Business death: Without prudent management and capital investment the organisations revenues continue to decline to the point that expenses exceed revenues and a negative cash flow is generated. At this stage assets decline and liabilities increase. Without urgent action the business will fail. Part D of the graph below illustrates this stage of the life cycle.
Going from right to left on the graph:
So how does a business go from stage C, D or E to A or B? While sometimes difficult, it is quite possible.
Avoiding Decline and Death (getting out of stage D): One of the only ways to get out of this stage is through capital investment. Unfortunately for a lot of businesses, there is no cash and financiers are reluctant to lend money. Sufficient working capital and some capital works on property, plant and equipment are necessary. Clubs and hotels, provided it's possible would be wise to invest in their gaming rooms. Organisations at this stage are often forced to sell their property, plant and or other assets and rent instead.

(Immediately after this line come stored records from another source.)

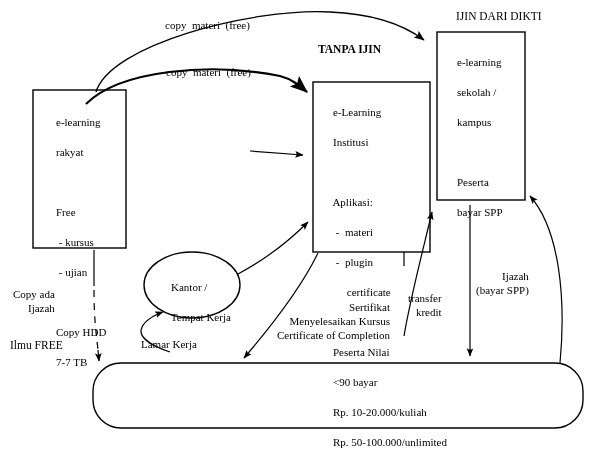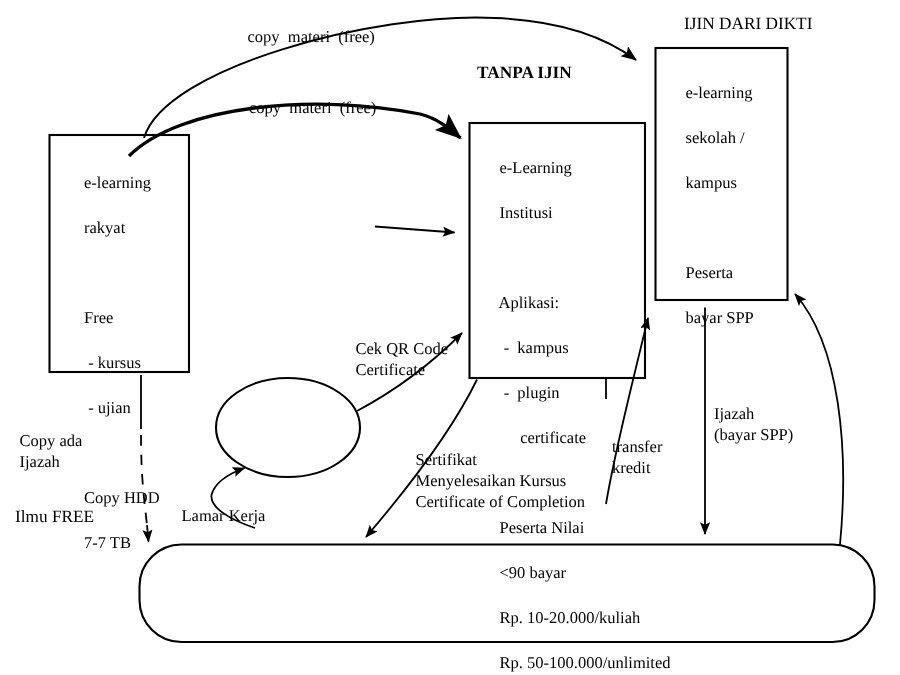--- a/index.html
+++ b/index.html
@@ -31,6 +31,7 @@
     line-height: 14px;
     color: #000;
     white-space: pre;
+    text-align: right;
   }
   .box-text {
     position: absolute;

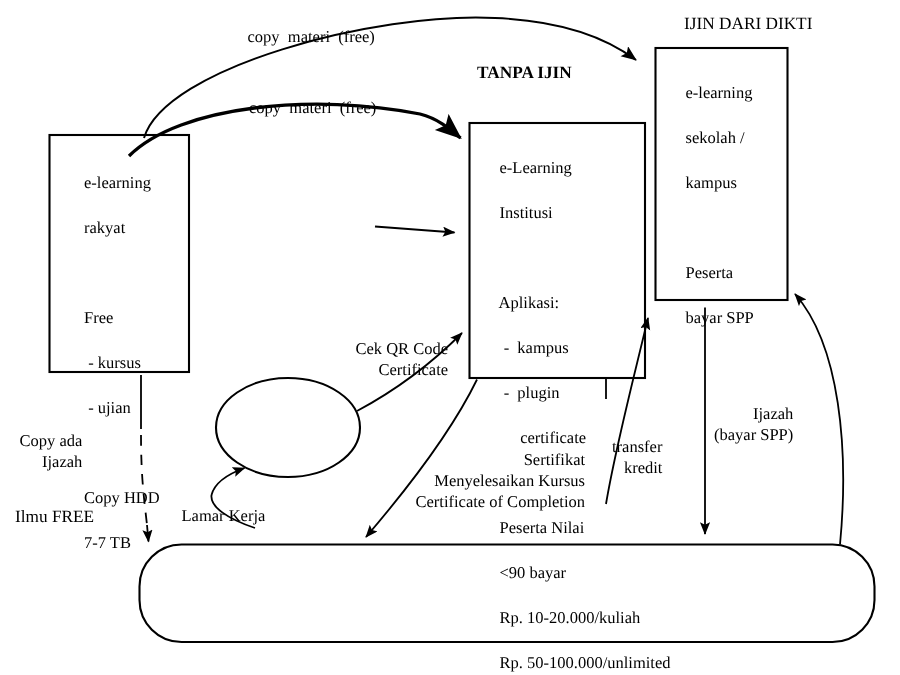--- a/index.html
+++ b/index.html
@@ -147,8 +147,6 @@
   <div class="lbl" style="left:166px; top:65px;">copy  materi  (free)</div>
 
 
-  <div class="lbl" style="left:237px; top:226px;">Cek QR Code
-Certificate</div>
 
   <div class="lbl" style="left:13px; top:287px;">Copy ada
 Ijazah</div>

From Initial decline to stable success (moving from stage C or D to B): Moving from stage C or D to B in the business cycle is often more to do with a change in business model rather than a large capital investment. However, some capital investment will never be wasted. Organisations need to look at their marketing, customer service, pricing, margins and cost structures (particularly overheads).
Growth (moving from stage B to A): To reignite (or ignite in the first place) the growth stage on the business life cycle, an organisation almost certainly needs a moderate to large scale capital investment program. For the hospitality industry this more than likely means a significant venue improvement program.